Le Lac aux Oies Sauvages – Néons Démons

Après Black Coal, Ours d’or à la Berlinale 2014, Diao Yi’nan revient avec un thriller suintant parfaitement maitrisé.

Par Theo Bosschaert

Temps de lecture 4 min

Le Lac aux Oies Sauvages

Bande Annonce

Le film s’ouvre sur une scène de nuit sous la pluie. Il n’en sortira presque jamais. Ambiance de thriller immédiatement posée. Un malfrat est pris pour cible par toute la mafia de Wuhan et par la police. Il va chercher, dans un élan chevaleresque, à laver son honneur, accompagné d’une prostituée en quête de liberté. La geste de ce héros s’apparente aux grandes épopées traditionnelles du cinéma asiatique mais la morale et la grâce ont disparu. Il ne se bat plus pour l’honneur de son clan mais pour le sien. Lâchés de toutes parts par leurs collègues et amis, seulement motivés par leurs positions dans le statu quo ambiant. Chez Yi’nan les personnages sont acculés sans autre ressource qu’eux même. Ce monde de laideur leur en veut.

On ne peut s’empêcher de penser aux thrillers coréens de Na hong-Jin, notamment à The Chaser. On retrouve la noirceur, l’anti-héros, les organisations criminelles et la prostitution.
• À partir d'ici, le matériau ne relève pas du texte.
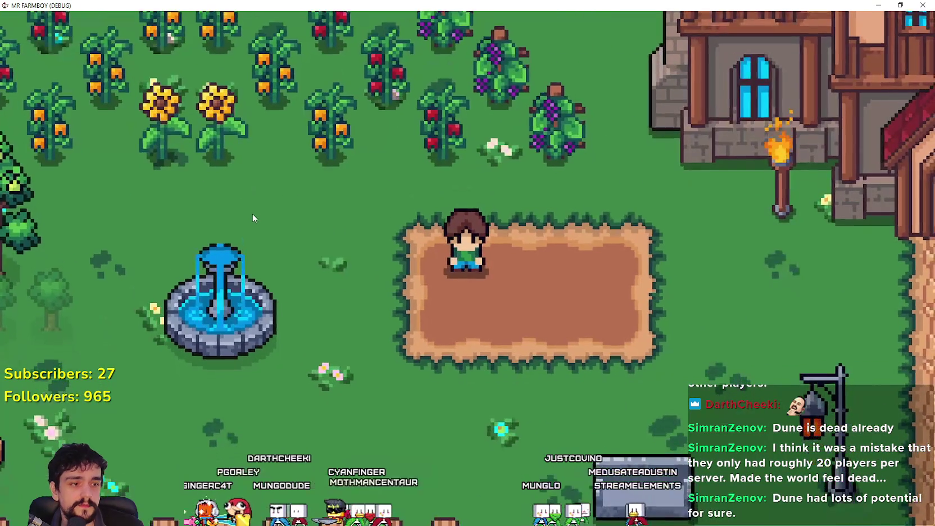
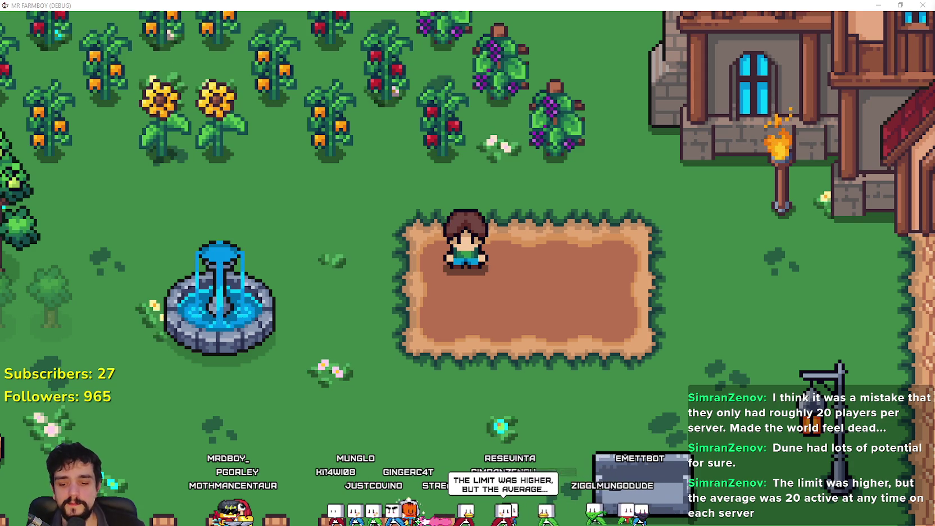
Walk the farmer past the fountain into the crop bed and harvest the ripe tomato
key(d)
key(s)
scroll(589, 298, down, 3)
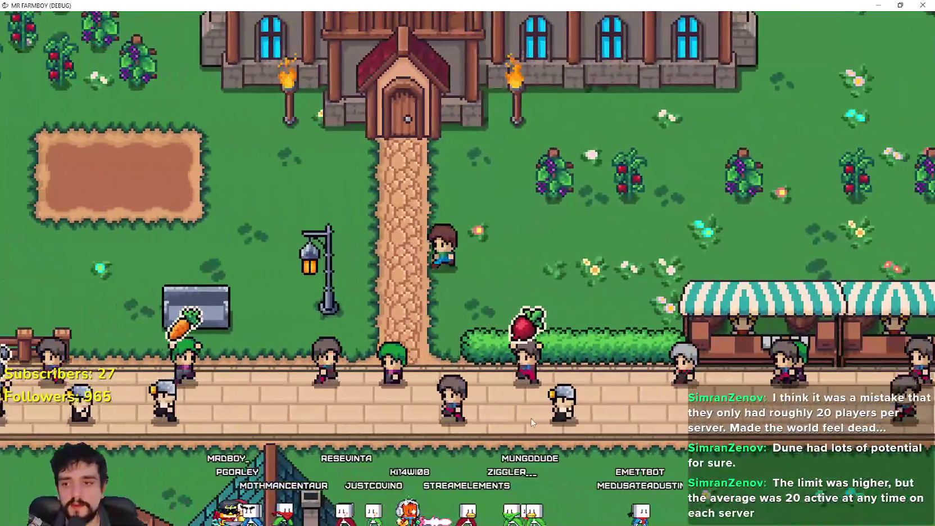
key(a)
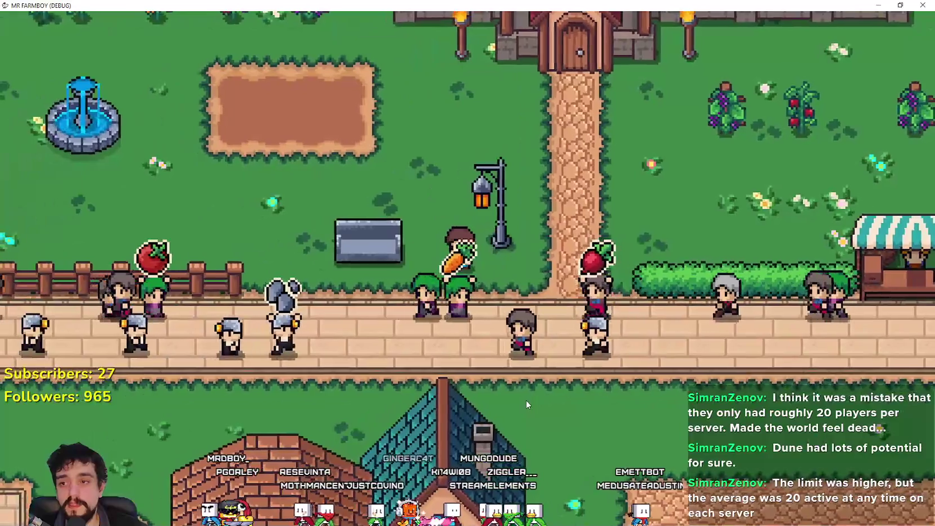
key(s)
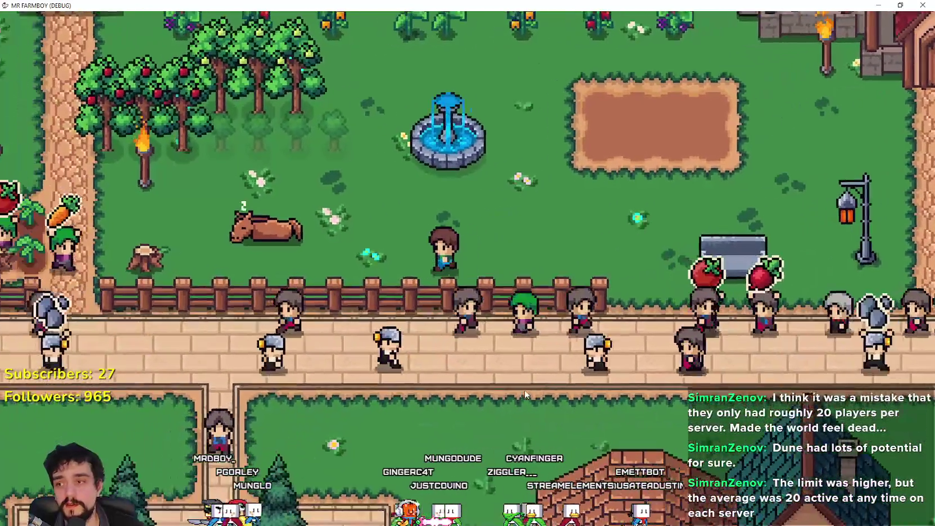
key(w)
La question sociale est également traitée, mas rien n’est appuyé. Le film s’inspire d’une convention de voleur qui a réellement eue lieu. Abordés avec un onirisme, où la sueur et la saleté viennent transformer ponctuellement ce rêve en cauchemar, ou est-ce l’inverse ?

la crasse est contrebalancée
par une esthétique digne de Wong Kar Wai.

Diao Yi’nan alterne les scènes calmes, les montages rapides et les visuels surréalistes. Entre le rêve et réalité, tenu tout le long par une tension croissante et une imagerie contemplative. Mais ici, la crasse est contrebalancée par une esthétique digne de Wong Kar Wai, la délicatesse du non-dit, des entrevues dérobées, à l’image d’Un Grand Voyage vers la Nuit de Bi Gan. On comprend vite que le scénario fait écho aux films noirs des années 40 et 50 (Asphalte Jungle – Quand la ville dort de John Huston notamment). Un homme torturé protégeant une femme forte plongée dans une détresse qu’elle ne veut pas montrer. Les nombreux jeux d’ombre viennent confirmer ce lien. Mais les néons roses et verts fluo ont remplacés le noir et blanc. On oscille entre modernité et tradition, entre jeu de transparences et lumières flashy. Une forme de déconstruction de l’image comme du son, rythmé par les bruits de la vie et des instruments traditionnels. Comme un monde qui se brise et casse nos repères.